On Thursday night, the 64-day hiatus in the 2020 competition caused by COVID-19 came to an end with an at-times spiteful clash between the Brisbane Bolts and the Parramattta Prolapses.
The game, which the JDG said had been watched by an estimated world audience of close to seven billion people, was played at one of the hubs set up to accommodate teams affected by flight and border closures – the live grenade practice range at the Australian Army’s Canungra jungle warfare training centre.
There were several more deaths than normal as the match unfortunately clashed with one of the Army’s live practice drills.
Noticeable in the matches played so far has been the speed of play, and delighted JDG acting chairman Sir Lilian Pansy put that down to the cost-cutting decision to have no on-field referees at all for the remainder of the season.
“Everything flowed much faster than normal and not just the blood,” Sir Lilian joked.
Bolts’ long-time water boy and former club great Lang Alflier admitted: “I had real trouble with my little legs keeping up with the lads to shout out illegal tactical instructions.
“The six-again compound-fracture rule didn’t make it any easier for me either.”
But Bolts head coach Jack Sunders suggested the play would soon revert to the dour, physical battles the game’s fans expect.
“You’ve got to remember these boys have been locked up in home detention for the entire time since the season was scrapped after only two rounds.
“They’re not piss fit and they’re far too toey.
“Give them the chance to get up to their usual good-natured horseplay and harmless hijinks by rooting some near under-age girls, taking banned drugs at near-fatal levels, shooting up outback road signs and livestock, and engaging in their usual lengthy and often naked hotel binge sessions and vicious bar-room brawls among themselves and they’ll be back to top form in no time.”
One feature of the relaunched season has been the eerie silence brought about by the absence of fans baying for blood.
Bolts general manager Terry Verandah: “I couldn’t get over how well you could hear those two Parramatta players as they cried out for their mothers as they bled out.
“That was one of the highlights for mine.
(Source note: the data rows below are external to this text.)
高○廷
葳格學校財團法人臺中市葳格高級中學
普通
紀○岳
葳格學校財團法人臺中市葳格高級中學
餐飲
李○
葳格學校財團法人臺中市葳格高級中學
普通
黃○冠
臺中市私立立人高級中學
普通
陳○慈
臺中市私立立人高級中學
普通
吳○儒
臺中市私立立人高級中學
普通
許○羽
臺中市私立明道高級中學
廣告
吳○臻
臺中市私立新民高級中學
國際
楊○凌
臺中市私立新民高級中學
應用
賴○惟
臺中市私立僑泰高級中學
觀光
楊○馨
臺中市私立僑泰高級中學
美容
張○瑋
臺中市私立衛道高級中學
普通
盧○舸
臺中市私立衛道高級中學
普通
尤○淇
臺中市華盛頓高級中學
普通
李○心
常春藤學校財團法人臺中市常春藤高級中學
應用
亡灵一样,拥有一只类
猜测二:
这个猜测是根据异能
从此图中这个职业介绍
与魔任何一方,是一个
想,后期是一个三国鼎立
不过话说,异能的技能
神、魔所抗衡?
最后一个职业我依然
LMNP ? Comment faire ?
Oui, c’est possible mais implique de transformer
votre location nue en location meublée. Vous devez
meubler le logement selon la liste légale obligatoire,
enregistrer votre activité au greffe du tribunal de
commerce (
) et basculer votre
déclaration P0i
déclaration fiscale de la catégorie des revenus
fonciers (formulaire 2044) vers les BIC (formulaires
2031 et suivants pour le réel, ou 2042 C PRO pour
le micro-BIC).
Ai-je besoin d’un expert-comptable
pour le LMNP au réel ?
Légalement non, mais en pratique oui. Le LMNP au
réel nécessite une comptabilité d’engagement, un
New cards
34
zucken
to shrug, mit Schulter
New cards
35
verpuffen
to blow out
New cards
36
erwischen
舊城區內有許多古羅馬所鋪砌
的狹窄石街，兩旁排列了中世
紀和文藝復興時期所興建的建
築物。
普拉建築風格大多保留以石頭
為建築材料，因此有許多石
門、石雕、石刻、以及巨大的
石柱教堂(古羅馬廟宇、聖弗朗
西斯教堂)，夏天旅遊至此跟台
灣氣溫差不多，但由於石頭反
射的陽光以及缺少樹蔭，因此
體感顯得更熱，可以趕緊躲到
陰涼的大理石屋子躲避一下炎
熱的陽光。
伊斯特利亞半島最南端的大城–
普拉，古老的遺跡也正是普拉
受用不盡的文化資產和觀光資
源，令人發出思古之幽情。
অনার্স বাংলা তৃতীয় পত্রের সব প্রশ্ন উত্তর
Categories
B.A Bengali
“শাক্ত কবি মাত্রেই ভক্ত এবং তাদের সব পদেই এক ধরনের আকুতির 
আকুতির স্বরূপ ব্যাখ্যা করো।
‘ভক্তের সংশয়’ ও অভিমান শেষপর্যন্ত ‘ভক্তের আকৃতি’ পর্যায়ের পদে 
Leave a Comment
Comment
Plus we didn’t have any of you bludging, fuckwit, whingeing media reptiles shoving microphones under our noses asking putrid stupid questions, which was a positive change.”
On a separate matter, Brisbane Bolts’ lawyer Dickie Shearman QC has issued a blistering warning to the “despicable low-lifes spreading rumours that I used insider knowledge to clean up on the 2019 season coach of the year award”.
“If any of you guttersnipes utter one more word that somehow I knew that Sam Ward from the Townsville Toercutters would win, so help me I’ll have your house, your bank accounts and even your pre-paid cemetery plots if you have them,” he said.
“Plus I do know where all your children go to school. Just saying.”
DISCLAIMER: The Bug has been a long-time sponsor and part-owner of the mighty Brisbane Bolts.